Here is my reasoning. Some form of barbecue exists all over the US. While barbecue has many regional variants within the US, they all share many common basic elements. Most barbecue practitioners use cooking apparatus that is unique to American barbecue, as opposed to South American or Australian variants. Also, indigenous ingredients and flavorings (such as specific wood types for smoking) are used as opposed to imported items. And for some people, hamburgers and hot dogs also fall into the barbecue category.
I wanted to take her to both Hill Country and RUB to experience two different types of barbecue, but we only had time to go to RUB.
The ribs were a little dry, but I could definitely taste the flavor in the meat. It's very different from those ribs at Applebees or some such where all you taste is basically the sauce.

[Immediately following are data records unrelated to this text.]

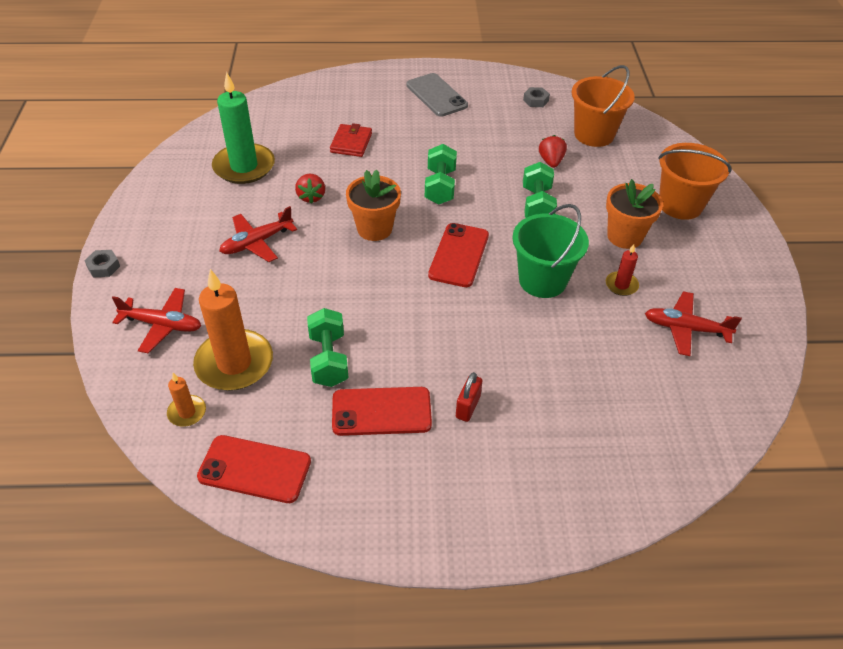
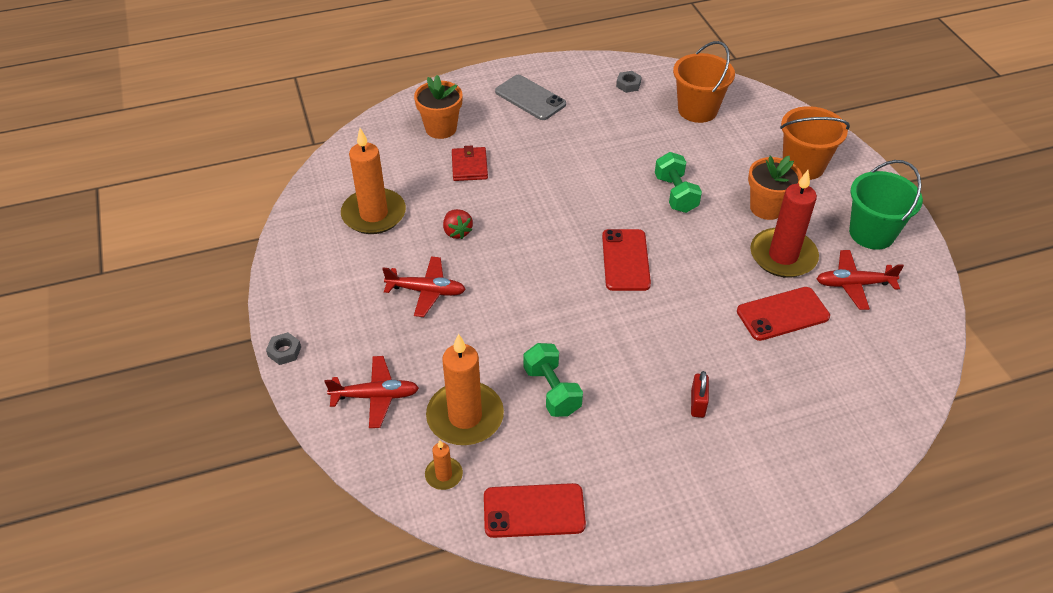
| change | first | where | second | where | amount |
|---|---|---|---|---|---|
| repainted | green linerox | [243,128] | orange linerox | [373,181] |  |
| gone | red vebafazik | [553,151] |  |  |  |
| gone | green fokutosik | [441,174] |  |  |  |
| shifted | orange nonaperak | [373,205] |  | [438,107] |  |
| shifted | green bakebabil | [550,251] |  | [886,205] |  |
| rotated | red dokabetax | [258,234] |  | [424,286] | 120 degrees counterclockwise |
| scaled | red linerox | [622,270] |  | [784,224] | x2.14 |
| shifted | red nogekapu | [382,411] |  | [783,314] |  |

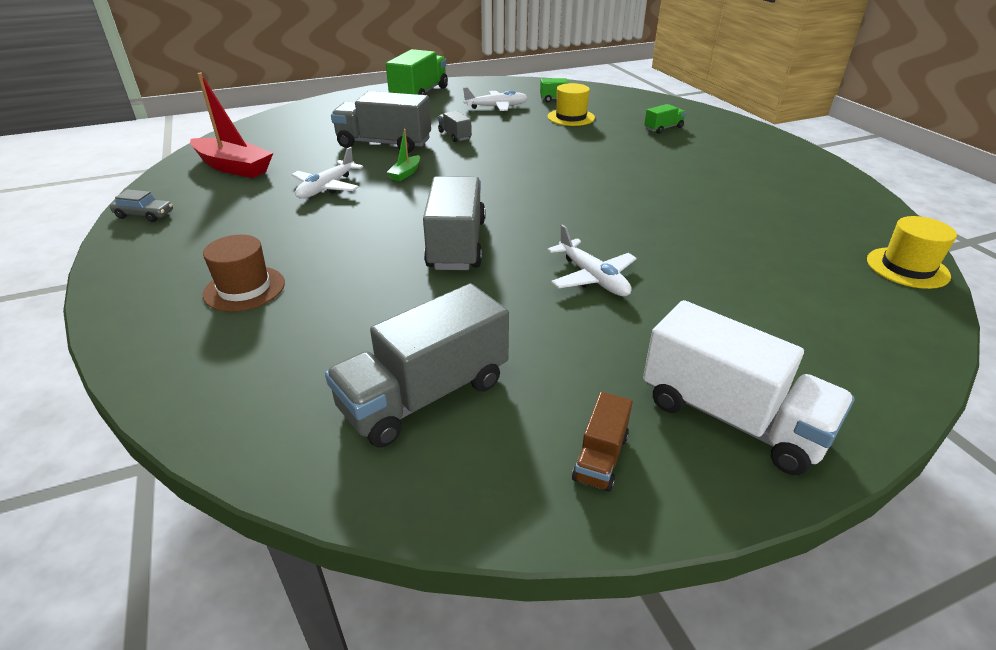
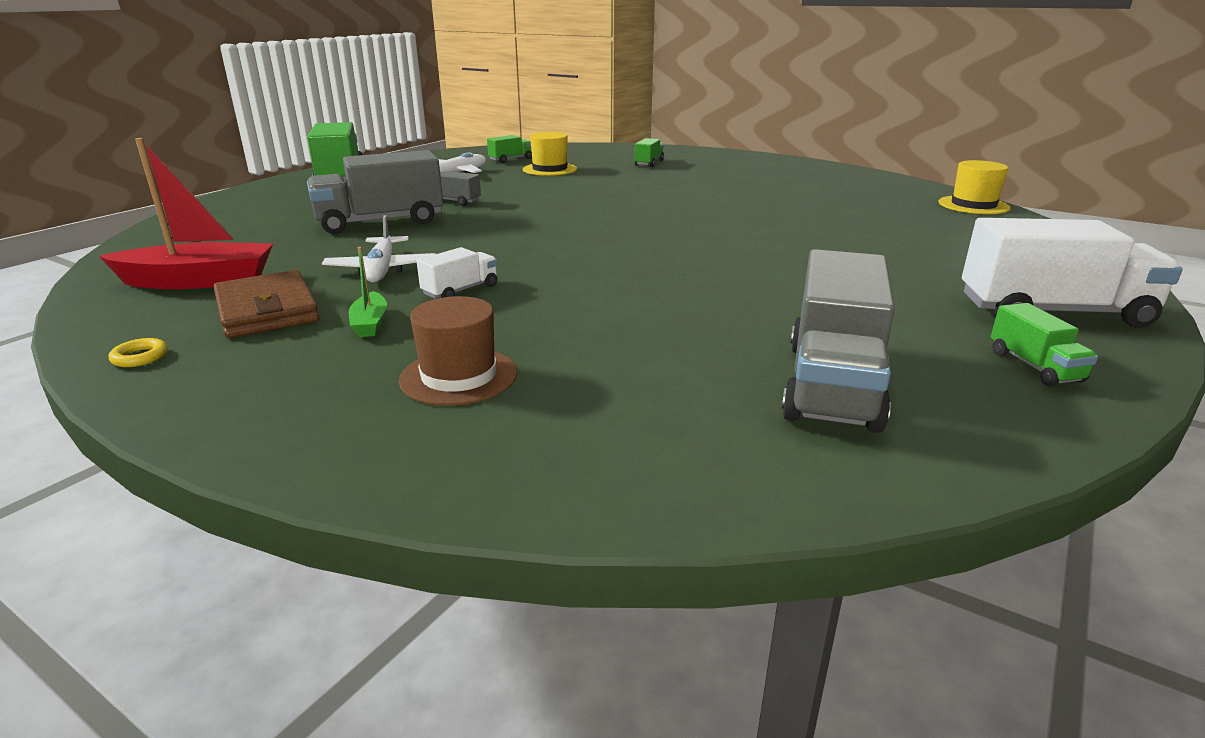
| change | first | where | second | where | amount |
|---|---|---|---|---|---|
| shifted | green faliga | [403,155] |  | [368,292] |  |
| gone | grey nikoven | [454,223] |  |  |  |
| swapped | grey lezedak | [141,205] | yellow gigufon | [138,352] |  |
| gone | white dokabetax | [592,260] |  |  |  |
| repainted | brown nikoven | [602,442] | green nikoven | [1044,345] |  |
| new |  |  | white nikoven | [457,273] |  |
| new |  |  | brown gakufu | [267,304] |  |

We did also have hot dogs and burgers. She's had her share of dirty water hot dogs over the years, so I decided to bring home some Gray's Papaya. We found the dogs somewhat salty, but I am still a big fan of the snap on their casing.
When you go to RUB BBQ, you have to get the burnt ends. Not up for debate. We really enjoyed this delicious plate of tender, fatty, well-charred, and well-seasoned brisket. For accompanying sides we chose greens and potato salad. This was my mom's first experience with Southern style greens and we were trying to figure out what kind of vegetables they were comparable with in Chinese cuisine. We decided that it was the type of vegetable used to make the preserved vegetable, mui choy (梅菜), which essentially are mustard greens. I still can't really tell the difference between mustard and collard greens, but I like both.

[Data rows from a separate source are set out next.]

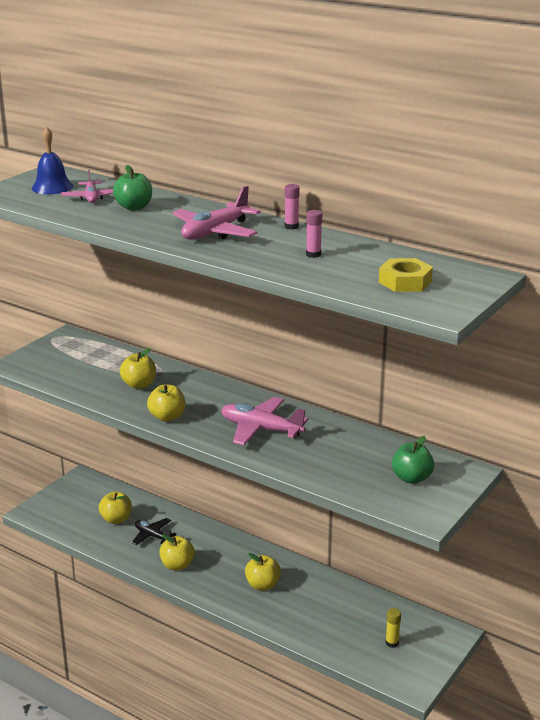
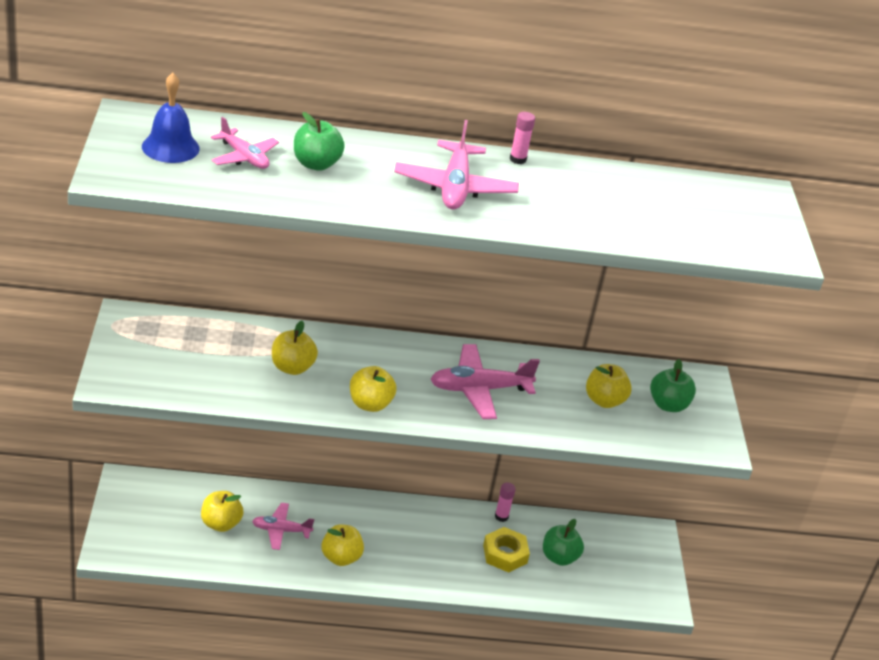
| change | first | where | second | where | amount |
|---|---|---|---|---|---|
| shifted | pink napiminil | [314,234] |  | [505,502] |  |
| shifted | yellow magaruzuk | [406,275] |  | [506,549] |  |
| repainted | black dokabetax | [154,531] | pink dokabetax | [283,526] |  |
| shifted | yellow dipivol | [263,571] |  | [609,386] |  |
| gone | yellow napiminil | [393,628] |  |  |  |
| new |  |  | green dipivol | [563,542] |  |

While there are many great burgers in NYC and I enjoy both the black label burger at Minetta Tavern and the simpler and cheaper burger at Donovan's in Woodside, I thought it would be a unique NYC experience to wait in a ridiculously long line for a Shake Shack burger. We only waited 10 minutes or so in line, and my mom really enjoyed the burger. She wasn't as excited about the red velvet frozen custard, which I love and ate three times last month.